Existem, nas culturas de cana-de-açúcar, fatos que remetem esses trabalhadores ao século XIX. A “tonelada” é medida pelo que se chama de “triângulo”, na verdade uma medida de tamanho de cada cana cortada. Supõem-se que um “x” de braçadas com a mesma medida pese a tonelada. Recentemente, o Sindicato de Trabalhadores Rurais de Cosmópolis, que está entre os mais organizados, conseguiu dos produtores a medição de fato, “por computador”. Segundo Bassegio, no primeiro uso da nova medição constatou-se que as 10 toneladas exigidas por dia de cada trabalhador que eram “medidas” pelo triângulo na verdade pesavam 20 toneladas. Como, até onde se sabe, é só lá que se pesa de verdade a cana, e não se “mede” a tonelada”, supõem-se que nos outros lugares os cortadores estão sendo lesados por essa tradição.
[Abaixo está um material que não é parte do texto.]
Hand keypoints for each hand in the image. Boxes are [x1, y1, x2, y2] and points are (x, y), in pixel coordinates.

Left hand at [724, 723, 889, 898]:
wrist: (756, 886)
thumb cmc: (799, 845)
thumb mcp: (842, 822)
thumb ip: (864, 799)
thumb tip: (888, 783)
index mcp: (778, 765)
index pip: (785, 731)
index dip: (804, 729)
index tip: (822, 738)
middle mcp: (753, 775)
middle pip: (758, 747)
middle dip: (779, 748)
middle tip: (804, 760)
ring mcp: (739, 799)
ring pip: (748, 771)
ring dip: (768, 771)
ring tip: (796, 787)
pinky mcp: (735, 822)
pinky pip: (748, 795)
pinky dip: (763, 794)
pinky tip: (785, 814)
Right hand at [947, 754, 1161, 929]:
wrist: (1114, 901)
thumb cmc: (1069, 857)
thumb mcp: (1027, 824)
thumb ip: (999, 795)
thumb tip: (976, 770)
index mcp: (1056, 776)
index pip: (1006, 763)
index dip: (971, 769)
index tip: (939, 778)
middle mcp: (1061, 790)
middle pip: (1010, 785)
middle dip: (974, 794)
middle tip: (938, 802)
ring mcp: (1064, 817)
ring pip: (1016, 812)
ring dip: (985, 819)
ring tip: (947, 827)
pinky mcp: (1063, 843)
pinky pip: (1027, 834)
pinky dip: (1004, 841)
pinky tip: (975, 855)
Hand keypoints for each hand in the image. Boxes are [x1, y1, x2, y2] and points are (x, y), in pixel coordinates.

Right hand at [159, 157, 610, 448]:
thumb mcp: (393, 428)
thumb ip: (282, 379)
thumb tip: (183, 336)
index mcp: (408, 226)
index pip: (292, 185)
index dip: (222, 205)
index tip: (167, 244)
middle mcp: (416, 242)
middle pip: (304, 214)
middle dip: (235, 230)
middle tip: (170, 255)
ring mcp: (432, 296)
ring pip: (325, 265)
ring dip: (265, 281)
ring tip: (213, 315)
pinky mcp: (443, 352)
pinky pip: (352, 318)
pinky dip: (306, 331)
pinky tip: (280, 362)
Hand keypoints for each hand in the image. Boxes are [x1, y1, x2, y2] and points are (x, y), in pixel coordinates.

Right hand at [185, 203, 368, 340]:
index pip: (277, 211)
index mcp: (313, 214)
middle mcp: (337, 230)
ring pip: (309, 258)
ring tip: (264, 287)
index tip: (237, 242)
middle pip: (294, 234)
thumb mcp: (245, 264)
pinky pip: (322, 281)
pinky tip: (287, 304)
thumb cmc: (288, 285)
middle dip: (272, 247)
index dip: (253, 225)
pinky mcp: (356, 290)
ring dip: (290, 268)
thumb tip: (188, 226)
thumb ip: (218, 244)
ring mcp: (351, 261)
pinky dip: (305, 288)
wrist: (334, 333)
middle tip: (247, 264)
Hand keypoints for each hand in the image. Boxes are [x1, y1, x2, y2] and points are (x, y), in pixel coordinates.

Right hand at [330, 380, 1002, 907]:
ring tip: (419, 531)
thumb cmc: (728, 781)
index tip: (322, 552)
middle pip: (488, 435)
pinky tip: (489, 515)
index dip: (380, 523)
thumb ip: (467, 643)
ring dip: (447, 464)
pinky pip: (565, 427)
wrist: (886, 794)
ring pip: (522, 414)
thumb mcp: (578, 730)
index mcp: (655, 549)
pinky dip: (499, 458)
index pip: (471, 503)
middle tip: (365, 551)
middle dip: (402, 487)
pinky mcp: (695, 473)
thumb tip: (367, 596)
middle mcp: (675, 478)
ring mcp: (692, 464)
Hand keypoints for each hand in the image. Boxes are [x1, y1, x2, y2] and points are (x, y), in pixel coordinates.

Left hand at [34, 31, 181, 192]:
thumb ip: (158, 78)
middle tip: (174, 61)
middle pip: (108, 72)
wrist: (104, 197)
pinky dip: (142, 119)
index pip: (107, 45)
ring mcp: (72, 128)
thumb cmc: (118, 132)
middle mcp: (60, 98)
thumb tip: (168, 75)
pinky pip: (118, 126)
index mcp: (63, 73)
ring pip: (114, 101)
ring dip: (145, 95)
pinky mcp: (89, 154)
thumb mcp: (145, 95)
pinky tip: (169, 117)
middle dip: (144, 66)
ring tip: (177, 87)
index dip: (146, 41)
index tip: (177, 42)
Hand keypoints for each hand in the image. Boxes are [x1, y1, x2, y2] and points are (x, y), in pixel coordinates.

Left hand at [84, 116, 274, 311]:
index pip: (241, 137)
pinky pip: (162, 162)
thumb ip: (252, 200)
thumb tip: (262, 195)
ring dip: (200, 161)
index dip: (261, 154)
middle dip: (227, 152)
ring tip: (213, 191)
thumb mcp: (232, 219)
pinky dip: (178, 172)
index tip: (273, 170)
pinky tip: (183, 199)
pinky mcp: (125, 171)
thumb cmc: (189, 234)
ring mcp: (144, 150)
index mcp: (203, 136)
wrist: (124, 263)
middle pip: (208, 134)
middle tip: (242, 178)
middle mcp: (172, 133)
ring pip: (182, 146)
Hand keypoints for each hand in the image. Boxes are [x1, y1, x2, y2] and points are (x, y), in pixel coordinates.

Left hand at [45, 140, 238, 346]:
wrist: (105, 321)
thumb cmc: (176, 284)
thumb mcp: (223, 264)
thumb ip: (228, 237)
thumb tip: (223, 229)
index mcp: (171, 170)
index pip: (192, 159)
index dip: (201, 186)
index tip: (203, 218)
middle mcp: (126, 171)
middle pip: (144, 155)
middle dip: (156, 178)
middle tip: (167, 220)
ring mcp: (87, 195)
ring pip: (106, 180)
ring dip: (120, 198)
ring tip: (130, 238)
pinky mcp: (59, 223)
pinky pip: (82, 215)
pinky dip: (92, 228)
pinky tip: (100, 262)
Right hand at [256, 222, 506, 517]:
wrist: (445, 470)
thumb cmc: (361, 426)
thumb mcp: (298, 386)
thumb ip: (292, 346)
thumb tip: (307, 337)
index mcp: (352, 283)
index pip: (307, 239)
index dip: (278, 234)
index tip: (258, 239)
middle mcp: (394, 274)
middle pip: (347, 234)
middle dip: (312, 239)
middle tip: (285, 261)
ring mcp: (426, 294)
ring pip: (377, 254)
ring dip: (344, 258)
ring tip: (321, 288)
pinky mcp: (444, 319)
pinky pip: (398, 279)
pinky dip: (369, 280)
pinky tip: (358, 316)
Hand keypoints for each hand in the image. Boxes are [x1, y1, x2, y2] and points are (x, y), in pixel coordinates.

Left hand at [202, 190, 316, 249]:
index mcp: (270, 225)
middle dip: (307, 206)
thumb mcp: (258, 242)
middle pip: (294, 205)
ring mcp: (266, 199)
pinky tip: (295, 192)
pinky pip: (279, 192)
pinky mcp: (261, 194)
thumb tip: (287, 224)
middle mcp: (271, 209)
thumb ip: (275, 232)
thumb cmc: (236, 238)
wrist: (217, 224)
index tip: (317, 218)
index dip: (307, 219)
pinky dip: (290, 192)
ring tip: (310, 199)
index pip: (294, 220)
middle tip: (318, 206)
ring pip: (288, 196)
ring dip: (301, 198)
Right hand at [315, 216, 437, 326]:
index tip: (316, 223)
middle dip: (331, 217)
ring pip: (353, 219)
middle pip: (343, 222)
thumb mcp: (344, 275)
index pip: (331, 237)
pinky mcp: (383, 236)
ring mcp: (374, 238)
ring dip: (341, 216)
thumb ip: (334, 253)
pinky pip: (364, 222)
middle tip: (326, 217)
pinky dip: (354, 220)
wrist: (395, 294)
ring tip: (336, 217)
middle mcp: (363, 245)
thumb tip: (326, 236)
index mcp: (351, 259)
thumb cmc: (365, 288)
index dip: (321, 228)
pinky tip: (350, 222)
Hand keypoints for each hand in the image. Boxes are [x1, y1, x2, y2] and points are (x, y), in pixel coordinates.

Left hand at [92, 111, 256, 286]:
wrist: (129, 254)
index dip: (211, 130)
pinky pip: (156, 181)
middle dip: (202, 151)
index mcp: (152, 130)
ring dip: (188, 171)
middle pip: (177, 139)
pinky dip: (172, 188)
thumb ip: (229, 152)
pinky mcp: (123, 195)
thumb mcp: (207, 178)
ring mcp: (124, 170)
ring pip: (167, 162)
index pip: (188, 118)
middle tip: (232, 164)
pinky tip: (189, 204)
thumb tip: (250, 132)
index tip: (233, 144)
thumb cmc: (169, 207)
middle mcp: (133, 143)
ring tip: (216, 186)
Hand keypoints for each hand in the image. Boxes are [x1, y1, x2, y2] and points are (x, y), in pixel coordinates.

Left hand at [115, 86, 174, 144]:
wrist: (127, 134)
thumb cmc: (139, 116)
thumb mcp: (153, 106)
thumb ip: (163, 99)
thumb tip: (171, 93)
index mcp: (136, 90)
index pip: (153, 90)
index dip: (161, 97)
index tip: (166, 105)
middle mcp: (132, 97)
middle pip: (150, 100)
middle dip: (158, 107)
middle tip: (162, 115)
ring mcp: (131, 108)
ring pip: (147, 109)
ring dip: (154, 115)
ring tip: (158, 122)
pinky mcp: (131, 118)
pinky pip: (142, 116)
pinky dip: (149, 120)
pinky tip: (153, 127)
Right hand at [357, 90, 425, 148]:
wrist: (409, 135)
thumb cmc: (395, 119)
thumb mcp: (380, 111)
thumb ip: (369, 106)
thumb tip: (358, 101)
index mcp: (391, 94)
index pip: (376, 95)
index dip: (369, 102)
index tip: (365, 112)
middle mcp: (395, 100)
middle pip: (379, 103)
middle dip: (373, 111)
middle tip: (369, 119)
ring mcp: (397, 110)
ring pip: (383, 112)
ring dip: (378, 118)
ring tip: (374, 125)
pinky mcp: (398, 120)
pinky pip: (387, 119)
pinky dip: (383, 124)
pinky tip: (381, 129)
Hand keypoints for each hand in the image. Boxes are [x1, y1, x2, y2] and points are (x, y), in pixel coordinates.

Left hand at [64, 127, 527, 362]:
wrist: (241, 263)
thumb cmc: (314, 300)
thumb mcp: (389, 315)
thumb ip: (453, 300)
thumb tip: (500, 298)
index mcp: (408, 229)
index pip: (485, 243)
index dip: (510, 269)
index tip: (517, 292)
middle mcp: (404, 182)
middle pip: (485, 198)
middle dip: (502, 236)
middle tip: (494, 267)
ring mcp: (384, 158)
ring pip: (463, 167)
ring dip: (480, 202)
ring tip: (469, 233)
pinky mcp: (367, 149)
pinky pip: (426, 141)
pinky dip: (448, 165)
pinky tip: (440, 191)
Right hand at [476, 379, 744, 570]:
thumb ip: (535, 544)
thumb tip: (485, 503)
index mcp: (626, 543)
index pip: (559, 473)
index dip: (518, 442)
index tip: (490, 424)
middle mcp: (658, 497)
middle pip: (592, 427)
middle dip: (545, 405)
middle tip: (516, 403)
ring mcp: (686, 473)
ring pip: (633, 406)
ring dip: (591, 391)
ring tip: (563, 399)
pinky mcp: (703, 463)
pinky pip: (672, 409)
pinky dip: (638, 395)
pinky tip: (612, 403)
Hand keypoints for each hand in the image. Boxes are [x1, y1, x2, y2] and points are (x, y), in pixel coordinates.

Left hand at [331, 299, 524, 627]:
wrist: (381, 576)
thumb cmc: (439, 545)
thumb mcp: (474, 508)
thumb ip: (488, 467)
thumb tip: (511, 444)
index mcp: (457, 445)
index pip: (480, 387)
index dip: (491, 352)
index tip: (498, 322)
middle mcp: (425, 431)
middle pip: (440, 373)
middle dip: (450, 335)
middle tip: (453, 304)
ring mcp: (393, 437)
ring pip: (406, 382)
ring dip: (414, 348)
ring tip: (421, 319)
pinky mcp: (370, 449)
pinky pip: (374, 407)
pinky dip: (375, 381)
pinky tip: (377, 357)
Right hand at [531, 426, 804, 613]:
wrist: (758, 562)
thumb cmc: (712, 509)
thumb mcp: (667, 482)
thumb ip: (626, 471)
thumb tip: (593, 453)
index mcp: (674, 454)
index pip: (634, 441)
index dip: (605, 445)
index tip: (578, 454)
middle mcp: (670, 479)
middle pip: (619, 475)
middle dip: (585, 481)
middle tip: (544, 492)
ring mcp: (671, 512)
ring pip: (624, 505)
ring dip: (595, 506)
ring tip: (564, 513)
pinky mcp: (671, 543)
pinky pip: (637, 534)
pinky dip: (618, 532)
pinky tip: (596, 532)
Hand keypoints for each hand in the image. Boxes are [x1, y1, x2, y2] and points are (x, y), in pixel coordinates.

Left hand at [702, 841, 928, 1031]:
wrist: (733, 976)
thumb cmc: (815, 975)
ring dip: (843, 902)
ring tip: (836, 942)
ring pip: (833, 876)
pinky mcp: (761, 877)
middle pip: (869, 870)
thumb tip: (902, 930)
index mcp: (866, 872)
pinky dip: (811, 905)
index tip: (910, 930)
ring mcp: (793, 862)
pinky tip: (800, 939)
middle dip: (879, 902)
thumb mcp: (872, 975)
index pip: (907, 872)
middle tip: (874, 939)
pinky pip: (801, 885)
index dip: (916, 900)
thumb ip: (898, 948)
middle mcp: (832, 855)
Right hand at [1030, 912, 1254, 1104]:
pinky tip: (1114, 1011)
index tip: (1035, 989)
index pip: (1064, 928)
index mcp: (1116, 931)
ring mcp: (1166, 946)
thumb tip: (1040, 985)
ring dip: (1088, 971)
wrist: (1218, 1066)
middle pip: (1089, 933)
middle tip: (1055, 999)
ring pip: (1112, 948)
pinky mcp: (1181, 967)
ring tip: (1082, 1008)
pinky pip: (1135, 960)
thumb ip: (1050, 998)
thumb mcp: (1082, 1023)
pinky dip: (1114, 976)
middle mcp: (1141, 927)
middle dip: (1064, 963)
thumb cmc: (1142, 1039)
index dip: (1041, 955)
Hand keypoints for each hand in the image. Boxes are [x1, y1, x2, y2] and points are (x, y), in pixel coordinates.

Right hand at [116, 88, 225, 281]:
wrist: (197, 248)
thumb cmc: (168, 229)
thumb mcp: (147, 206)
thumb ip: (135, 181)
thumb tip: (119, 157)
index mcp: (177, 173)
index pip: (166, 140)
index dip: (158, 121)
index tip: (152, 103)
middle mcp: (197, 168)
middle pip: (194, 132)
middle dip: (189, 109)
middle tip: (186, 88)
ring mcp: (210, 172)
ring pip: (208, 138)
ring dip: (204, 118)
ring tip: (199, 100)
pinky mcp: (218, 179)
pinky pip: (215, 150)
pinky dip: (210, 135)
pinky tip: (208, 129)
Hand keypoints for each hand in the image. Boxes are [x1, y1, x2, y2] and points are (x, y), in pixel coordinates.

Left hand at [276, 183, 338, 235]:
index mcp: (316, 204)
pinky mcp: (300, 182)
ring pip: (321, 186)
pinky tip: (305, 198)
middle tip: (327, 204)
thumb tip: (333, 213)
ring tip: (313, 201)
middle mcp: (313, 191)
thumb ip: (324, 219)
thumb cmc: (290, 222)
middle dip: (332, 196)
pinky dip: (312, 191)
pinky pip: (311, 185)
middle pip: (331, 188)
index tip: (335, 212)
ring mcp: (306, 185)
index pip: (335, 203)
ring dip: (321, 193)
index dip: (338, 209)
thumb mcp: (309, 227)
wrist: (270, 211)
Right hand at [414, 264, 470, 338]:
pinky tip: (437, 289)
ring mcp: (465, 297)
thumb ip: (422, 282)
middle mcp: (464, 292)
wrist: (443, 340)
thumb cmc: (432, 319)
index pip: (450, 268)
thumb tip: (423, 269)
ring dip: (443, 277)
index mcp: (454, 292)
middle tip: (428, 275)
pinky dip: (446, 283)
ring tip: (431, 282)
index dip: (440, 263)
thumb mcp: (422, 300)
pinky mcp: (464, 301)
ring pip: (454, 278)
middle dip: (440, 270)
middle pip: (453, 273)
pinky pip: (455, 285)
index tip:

Prostituição, drogas e crime seguem rota do etanol

A outra tradição é a de queimar o canavial antes do início do trabalho de corte. Sem a queimada, é praticamente impossível ao trabalhador, mesmo acostumado com esse tipo de atividade, cortar a cana. Isso expõe não apenas o cortador, mas as cidades próximas, a chuvas de fuligem – que hoje são muito comuns na cidade de Ribeirão Preto, por exemplo. Para o trabalhador, isso não representa apenas a possibilidade de um problema respiratório futuro, mas o risco de ser carbonizado durante a queimada. Não é um acidente de trabalho incomum.

Além das questões que remetem ao passado, a euforia da cana está trazendo também problemas para o futuro. Nesta semana, por exemplo, o Correio Braziliense publicou reportagem assinada pelo repórter Amaury Ribeiro Jr que descreve o resultado do “boom” do etanol sobre municípios do Triângulo Mineiro. Segundo a reportagem, em Delta, em menos de 4 anos, foram plantados 300 mil hectares de cana-de-açúcar em antigas áreas de pastagem ou de agricultura. A cidade, que tem 5 mil habitantes, dobra sua população para 10 mil habitantes no período de colheita. Calcula-se que, apenas para a região do Triângulo, afluam pelo menos 20 mil bóias-frias, principalmente do Maranhão e do Alagoas. A pequena Delta, segundo a reportagem, começou a registrar taxas de homicídio inimagináveis antes da duplicação da produção de álcool Delta de Alagoas. É também o destino de crianças e adolescentes aliciados ou sequestrados para engordar a prostituição na região.

Com a mudança do perfil dos locais de destino dos bóias-frias, que passaram a engrossar a periferia de pequenas ou grandes cidades, o alcoolismo deixou de ser o único problema entre cortadores de cana. O uso do crack por cortadores de cana foi registrado em tese de mestrado em psicologia social de Arlete Fonseca Gonçalves já em 2003. Em 1996, a Polícia Federal já considerava como “rota caipira” 54,7 mil quilômetros quadrados do território paulista, entre os rios Tietê, Paraná e Grande. Arlete aponta estatísticas do Centro de Atendimento Toxicológico (Ceatox) de Botucatu, de 1994 a 1999, que acusavam uma média de 94 atendidos na população rural por dependência de crack, maconha ou cocaína. Um especialista em culturas de cana-de-açúcar pede que se atente, também, para os “maturadores de cana” – são herbicidas que vêm sendo usados há quatro anos para antecipar a colheita. Até agora não se tem idéia do efeito que possa ter sobre o trabalhador que fica em permanente contato com esses produtos.

Daí se conclui que o etanol não é uma solução nem econômica, nem ecológica, sem maiores comprometimentos. Antes que o país vire um imenso canavial, é necessário equacionar relações trabalhistas, de saúde e inclusive as questões urbanas que envolvem a produção do etanol.